» Request
Take the lines from the head of the listing through the one bearing "berjalan semenjak abad ke-14 haru..." and copy them exactly, leaving every picture out.

» Materials provided
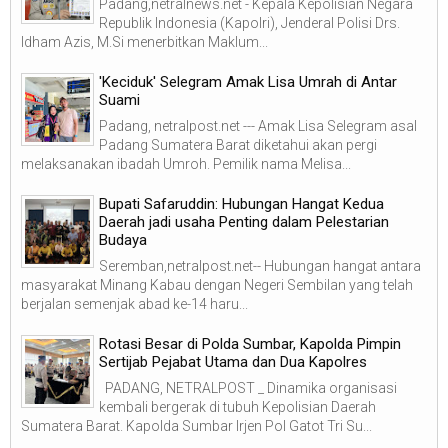
Padang,netralnews.net - Kepala Kepolisian Negara
Republik Indonesia (Kapolri), Jenderal Polisi Drs.
Idham Azis, M.Si menerbitkan Maklum...
'Keciduk' Selegram Amak Lisa Umrah di Antar
Suami
Padang, netralpost.net --- Amak Lisa Selegram asal
Padang Sumatera Barat diketahui akan pergi
melaksanakan ibadah Umroh. Pemilik nama Melisa...
Bupati Safaruddin: Hubungan Hangat Kedua
Daerah jadi usaha Penting dalam Pelestarian
Budaya
Seremban,netralpost.net-- Hubungan hangat antara
masyarakat Minang Kabau dengan Negeri Sembilan yang telah
berjalan semenjak abad ke-14 haru...
Rotasi Besar di Polda Sumbar, Kapolda Pimpin
Sertijab Pejabat Utama dan Dua Kapolres
PADANG, NETRALPOST _ Dinamika organisasi
kembali bergerak di tubuh Kepolisian Daerah
Sumatera Barat. Kapolda Sumbar Irjen Pol Gatot Tri Su...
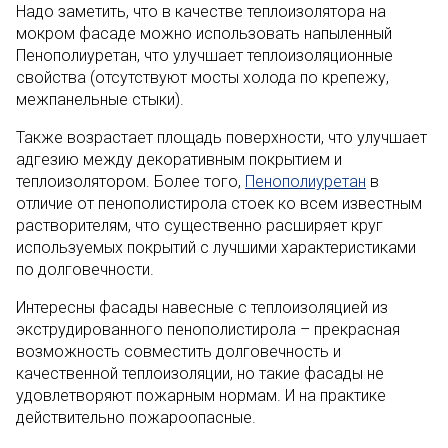
Надо заметить, что в качестве теплоизолятора на
мокром фасаде можно использовать напыленный
Пенополиуретан, что улучшает теплоизоляционные
свойства (отсутствуют мосты холода по крепежу,
межпанельные стыки).
Также возрастает площадь поверхности, что улучшает
адгезию между декоративным покрытием и
теплоизолятором. Более того,
Пенополиуретан
в
отличие от пенополистирола стоек ко всем известным
растворителям, что существенно расширяет круг
используемых покрытий с лучшими характеристиками
по долговечности.
Интересны фасады навесные с теплоизоляцией из
экструдированного пенополистирола – прекрасная
возможность совместить долговечность и
качественной теплоизоляции, но такие фасады не
удовлетворяют пожарным нормам. И на практике
действительно пожароопасные.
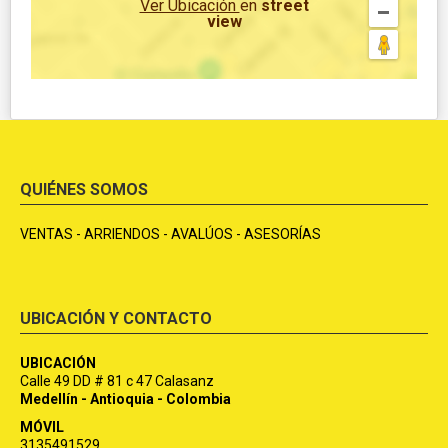
Ver Ubicación
en
street
view
QUIÉNES SOMOS
VENTAS - ARRIENDOS - AVALÚOS - ASESORÍAS
UBICACIÓN Y CONTACTO
UBICACIÓN
Calle 49 DD # 81 c 47 Calasanz
Medellín - Antioquia - Colombia
MÓVIL
3135491529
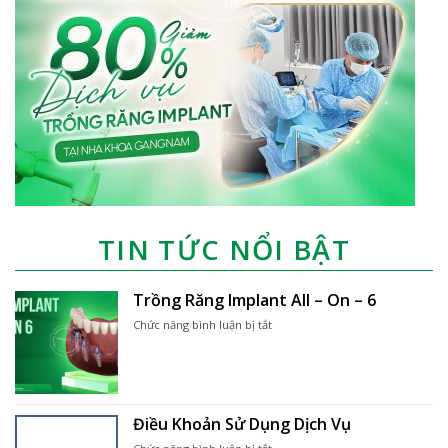
TIN TỨC NỔI BẬT
Trồng Răng Implant All – On – 6
ở
Chức năng bình luận bị tắt
Trồng
Răng
Implant
All
–
Điều Khoản Sử Dụng Dịch Vụ
On
–
ở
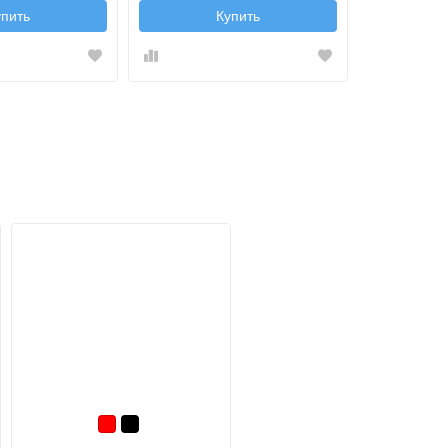
упить
Купить
Красный
Черный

» Exercise solution
Padang,netralnews.net - Kepala Kepolisian Negara
Republik Indonesia (Kapolri), Jenderal Polisi Drs.
Idham Azis, M.Si menerbitkan Maklum...
'Keciduk' Selegram Amak Lisa Umrah di Antar
Suami
Padang, netralpost.net --- Amak Lisa Selegram asal
Padang Sumatera Barat diketahui akan pergi
melaksanakan ibadah Umroh. Pemilik nama Melisa...
Bupati Safaruddin: Hubungan Hangat Kedua
Daerah jadi usaha Penting dalam Pelestarian
Budaya
Seremban,netralpost.net-- Hubungan hangat antara
masyarakat Minang Kabau dengan Negeri Sembilan yang telah
berjalan semenjak abad ke-14 haru...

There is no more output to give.